● PROMPT:
Transcribe the text of all the entries below line for line, changing nothing, and leave out the picture markers.

(Stored records)
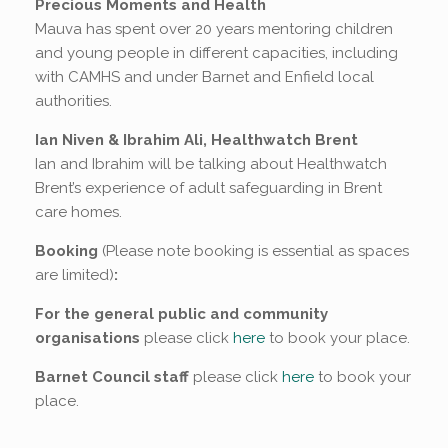
Precious Moments and Health
Mauva has spent over 20 years mentoring children
and young people in different capacities, including
with CAMHS and under Barnet and Enfield local
authorities.
Ian Niven & Ibrahim Ali, Healthwatch Brent
Ian and Ibrahim will be talking about Healthwatch
Brent’s experience of adult safeguarding in Brent
care homes.
Booking
(Please note booking is essential as spaces
are limited)
:
For the general public and community
organisations
please click
here
to book your place.
Barnet Council staff
please click
here
to book your
place.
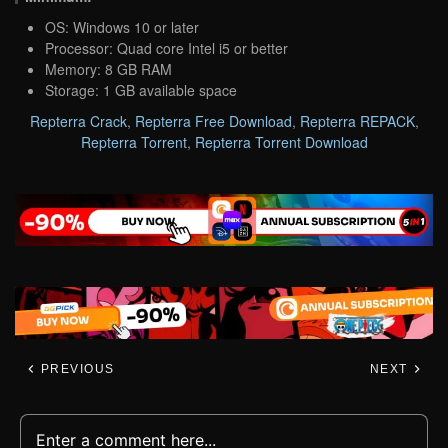
OS: Windows 10 or later
Processor: Quad core Intel i5 or better
Memory: 8 GB RAM
Storage: 1 GB available space
Repterra Crack
,
Repterra Free Download
,
Repterra REPACK
,
Repterra Torrent
,
Repterra Torrent Download
PREVIOUS
NEXT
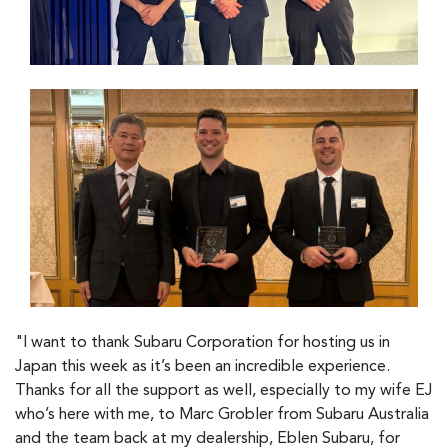
"I want to thank Subaru Corporation for hosting us in
Japan this week as it’s been an incredible experience.
Thanks for all the support as well, especially to my wife EJ
who’s here with me, to Marc Grobler from Subaru Australia
and the team back at my dealership, Eblen Subaru, for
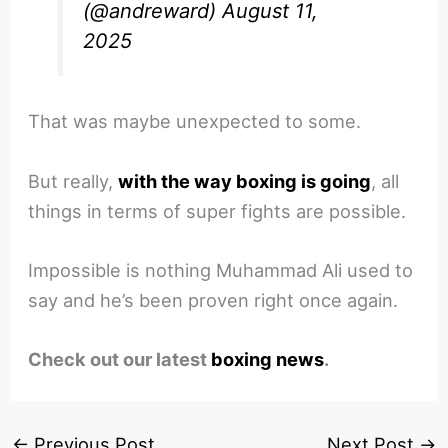
(@andreward)
August 11,
2025
That was maybe unexpected to some.
But really,
with the way boxing is going
, all
things in terms of super fights are possible.
Impossible is nothing Muhammad Ali used to
say and he’s been proven right once again.
Check out our latest
boxing news
.
←
Previous Post
Next Post
→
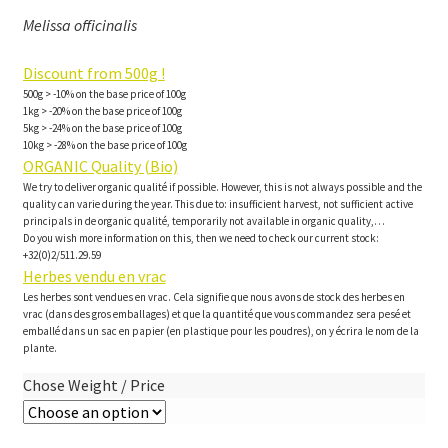
Melissa officinalis
Discount from 500g !
500g > -10% on the base price of 100g
1kg > -20% on the base price of 100g
5kg > -24% on the base price of 100g
10kg > -28% on the base price of 100g
ORGANIC Quality (Bio)
We try to deliver organic qualité if possible. However, this is not always possible and the
quality can varie during the year. This due to: insufficient harvest, not sufficient active
principals in de organic qualité, temporarily not available in organic quality,…
Do you wish more information on this, then we need to check our current stock:
+32(0)2/511.29.59
Herbes vendu en vrac
Les herbes sont vendues en vrac. Cela signifie que nous avons de stock des herbes en
vrac (dans des gros emballages) et que la quantité que vous commandez sera pesé et
emballé dans un sac en papier (en plastique pour les poudres), on y écrira le nom de la
plante.
Chose Weight / Price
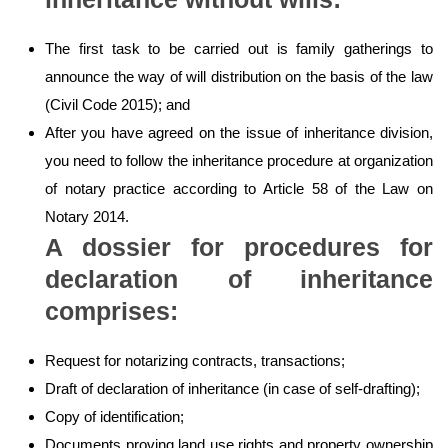
The first task to be carried out is family gatherings to
announce the way of will distribution on the basis of the law
(Civil Code 2015); and
After you have agreed on the issue of inheritance division,
you need to follow the inheritance procedure at organization
of notary practice according to Article 58 of the Law on
Notary 2014.
A dossier for procedures for
declaration of inheritance
comprises:
Request for notarizing contracts, transactions;
Draft of declaration of inheritance (in case of self-drafting);
Copy of identification;
Documents proving land use rights and property ownership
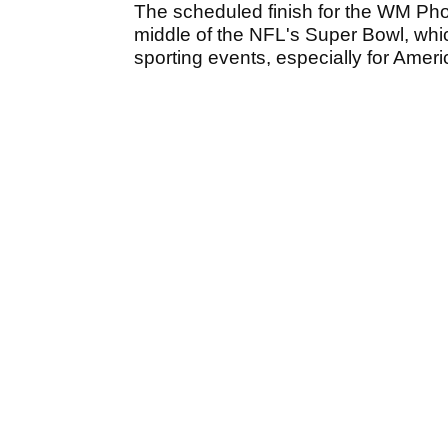
The scheduled finish for the WM Pho
middle of the NFL's Super Bowl, whic
sporting events, especially for Amer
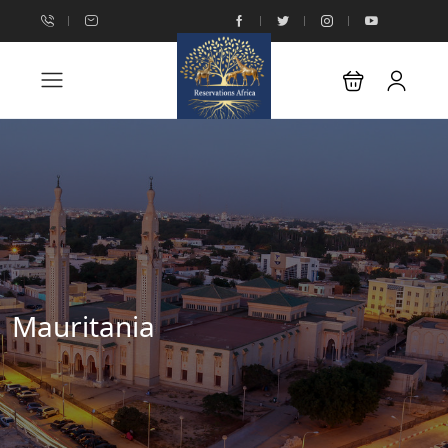
Mauritania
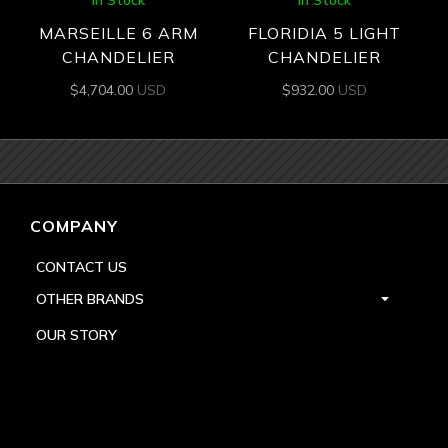
MARSEILLE 6 ARM
FLORIDIA 5 LIGHT
CHANDELIER
CHANDELIER
$
4,704.00
USD
$
932.00
USD
COMPANY
CONTACT US
OTHER BRANDS
OUR STORY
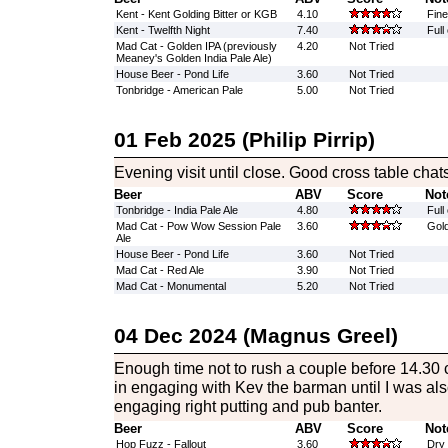
Kent - Kent Golding Bitter or KGB
4.10
Fine
Kent - Twelfth Night
7.40
Full
Mad Cat - Golden IPA (previously
4.20
Not Tried
Meaney's Golden India Pale Ale)
House Beer - Pond Life
3.60
Not Tried
Tonbridge - American Pale
5.00
Not Tried
01 Feb 2025 (Philip Pirrip)
Evening visit until close. Good cross table chats
Beer
ABV
Score
Not
Tonbridge - India Pale Ale
4.80
Full
Mad Cat - Pow Wow Session Pale
3.60
Gold
Ale
House Beer - Pond Life
3.60
Not Tried
Mad Cat - Red Ale
3.90
Not Tried
Mad Cat - Monumental
5.20
Not Tried
04 Dec 2024 (Magnus Greel)
Enough time not to rush a couple before 14.30 
in engaging with Kev the barman until I was al
engaging right putting and pub banter.
Beer
ABV
Score
Not
Hop Fuzz - Fallout
3.60
Dry 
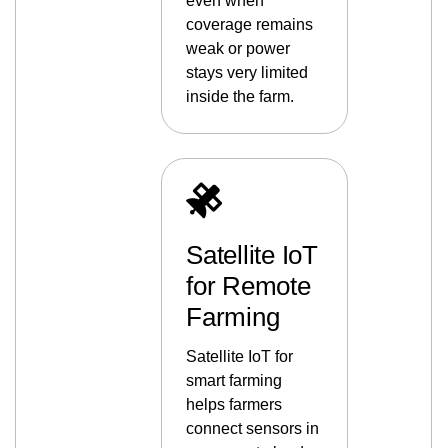
even when
coverage remains
weak or power
stays very limited
inside the farm.
Satellite IoT
for Remote
Farming
Satellite IoT for
smart farming
helps farmers
connect sensors in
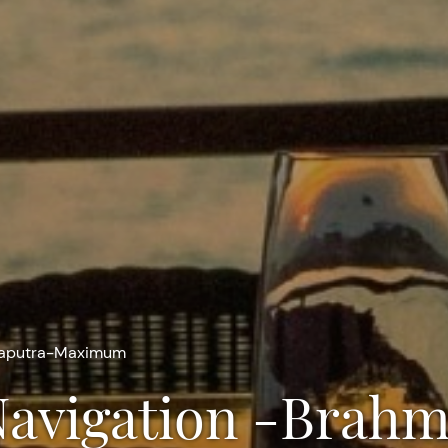
maputra-Maximum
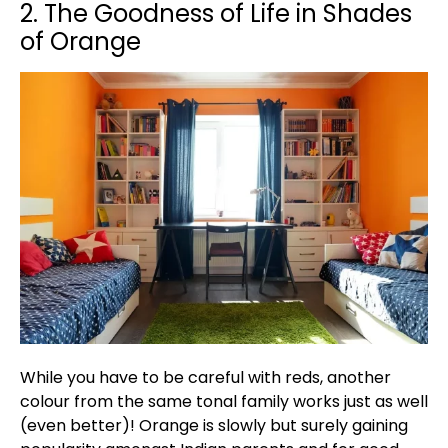
2. The Goodness of Life in Shades
of Orange
While you have to be careful with reds, another
colour from the same tonal family works just as well
(even better)! Orange is slowly but surely gaining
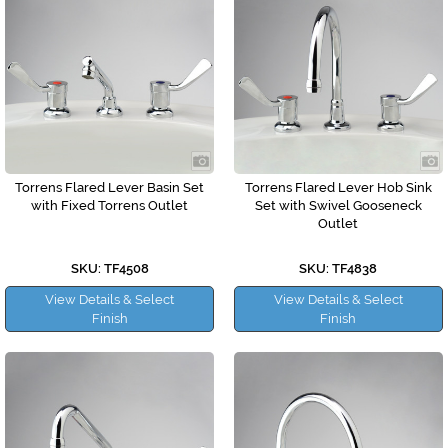
Torrens Flared Lever Basin Set
Torrens Flared Lever Hob Sink
with Fixed Torrens Outlet
Set with Swivel Gooseneck
Outlet
SKU: TF4508
SKU: TF4838
View Details & Select
View Details & Select
Finish
Finish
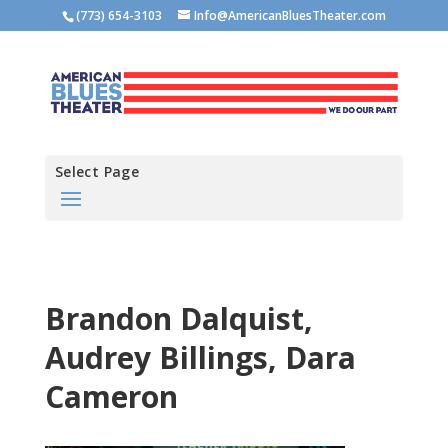
(773) 654-3103
Info@AmericanBluesTheater.com
Select Page
Brandon Dalquist,
Audrey Billings, Dara
Cameron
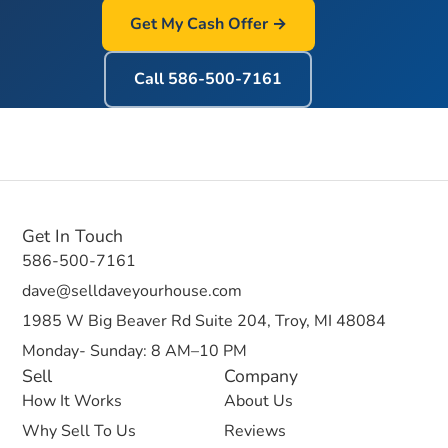
Get My Cash Offer →
Call
586-500-7161
Get In Touch
586-500-7161
dave@selldaveyourhouse.com
1985 W Big Beaver Rd Suite 204, Troy, MI 48084
Monday- Sunday: 8 AM–10 PM
Sell
Company
How It Works
About Us
Why Sell To Us
Reviews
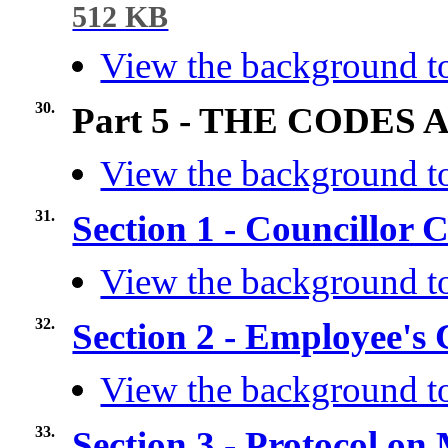
512 KB
View the background to
30.
Part 5 - THE CODES
View the background to
31.
Section 1 - Councillor
View the background to
32.
Section 2 - Employee's
View the background to
33.
Section 3 - Protocol o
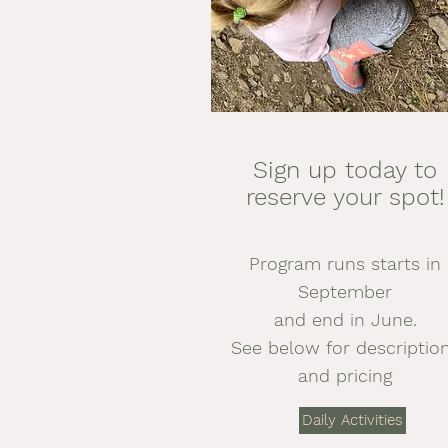
Sign up today to
reserve your spot!
Program runs starts in
September
and end in June.
See below for descriptio
and pricing
Daily Activities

● EXPECTED ANSWER:
Precious Moments and Health
Mauva has spent over 20 years mentoring children
and young people in different capacities, including
with CAMHS and under Barnet and Enfield local
authorities.
Ian Niven & Ibrahim Ali, Healthwatch Brent
Ian and Ibrahim will be talking about Healthwatch
Brent’s experience of adult safeguarding in Brent
care homes.
Booking
(Please note booking is essential as spaces
are limited)
:
For the general public and community
organisations
please click
here
to book your place.
Barnet Council staff
please click
here
to book your
place.
OS: Windows 10 or later
Processor: Quad core Intel i5 or better
Memory: 8 GB RAM
Storage: 1 GB available space
Repterra Crack
,
Repterra Free Download
,
Repterra REPACK
,
Repterra Torrent
,
Repterra Torrent Download
PREVIOUS
NEXT
"I want to thank Subaru Corporation for hosting us in
Japan this week as it’s been an incredible experience.
Thanks for all the support as well, especially to my wife EJ
who’s here with me, to Marc Grobler from Subaru Australia
and the team back at my dealership, Eblen Subaru, for
(@andreward)
August 11,
2025
That was maybe unexpected to some.
But really,
with the way boxing is going
, all
things in terms of super fights are possible.
Impossible is nothing Muhammad Ali used to
say and he’s been proven right once again.
Check out our latest
boxing news
.
←
Previous Post
Next Post
→
Melissa officinalis
Discount from 500g !
500g > -10% on the base price of 100g
1kg > -20% on the base price of 100g
5kg > -24% on the base price of 100g
10kg > -28% on the base price of 100g
ORGANIC Quality (Bio)
We try to deliver organic qualité if possible. However, this is not always possible and the
quality can varie during the year. This due to: insufficient harvest, not sufficient active
principals in de organic qualité, temporarily not available in organic quality,…
Do you wish more information on this, then we need to check our current stock:
+32(0)2/511.29.59
Herbes vendu en vrac
Les herbes sont vendues en vrac. Cela signifie que nous avons de stock des herbes en
vrac (dans des gros emballages) et que la quantité que vous commandez sera pesé et
emballé dans un sac en papier (en plastique pour les poudres), on y écrira le nom de la
plante.
Chose Weight / Price
The first task to be carried out is family gatherings to
announce the way of will distribution on the basis of the law
(Civil Code 2015); and
After you have agreed on the issue of inheritance division,
you need to follow the inheritance procedure at organization
of notary practice according to Article 58 of the Law on
Notary 2014.
A dossier for procedures for
declaration of inheritance
comprises:
Request for notarizing contracts, transactions;
Draft of declaration of inheritance (in case of self-drafting);
Copy of identification;
Documents proving land use rights and property ownership
The scheduled finish for the WM Pho
middle of the NFL's Super Bowl, whic
sporting events, especially for Amer
Mauritania
MARSEILLE 6 ARM
FLORIDIA 5 LIGHT
CHANDELIER
CHANDELIER
$
4,704.00
USD
$
932.00
USD
COMPANY
CONTACT US
OTHER BRANDS
OUR STORY
Kent - Kent Golding Bitter or KGB
4.10
Fine
Kent - Twelfth Night
7.40
Full
Mad Cat - Golden IPA (previously
4.20
Not Tried
Meaney's Golden India Pale Ale)
House Beer - Pond Life
3.60
Not Tried
Tonbridge - American Pale
5.00
Not Tried
01 Feb 2025 (Philip Pirrip)
Evening visit until close. Good cross table chats
Beer
ABV
Score
Not
Tonbridge - India Pale Ale
4.80
Full
Mad Cat - Pow Wow Session Pale
3.60
Gold
Ale
House Beer - Pond Life
3.60
Not Tried
Mad Cat - Red Ale
3.90
Not Tried
Mad Cat - Monumental
5.20
Not Tried
04 Dec 2024 (Magnus Greel)
Enough time not to rush a couple before 14.30 
in engaging with Kev the barman until I was al
engaging right putting and pub banter.
Beer
ABV
Score
Not
Hop Fuzz - Fallout
3.60
Dry 
even when
coverage remains
weak or power
stays very limited
inside the farm.
Satellite IoT
for Remote
Farming
Satellite IoT for
smart farming
helps farmers
connect sensors in
maputra-Maximum
2. The Goodness of Life in Shades
of Orange
While you have to be careful with reds, another
colour from the same tonal family works just as well
(even better)! Orange is slowly but surely gaining
Torrens Flared Lever Basin Set
Torrens Flared Lever Hob Sink
with Fixed Torrens Outlet
Set with Swivel Gooseneck
Outlet
SKU: TF4508
SKU: TF4838
View Details & Select
View Details & Select
Finish
Finish
(773) 654-3103
Info@AmericanBluesTheater.com
Select Page
Brandon Dalquist,
Audrey Billings, Dara
Cameron
Get My Cash Offer →
Call
586-500-7161
Get In Touch
586-500-7161
dave@selldaveyourhouse.com
1985 W Big Beaver Rd Suite 204, Troy, MI 48084
Monday- Sunday: 8 AM–10 PM
Sell
Company
How It Works
About Us
Why Sell To Us
Reviews
512 KB
View the background to
30.
Part 5 - THE CODES
View the background to
31.
Section 1 - Councillor
View the background to
32.
Section 2 - Employee's
View the background to
33.
Section 3 - Protocol o
Sign up today to
reserve your spot!
Program runs starts in
September
and end in June.
See below for descriptio
and pricing
Daily Activities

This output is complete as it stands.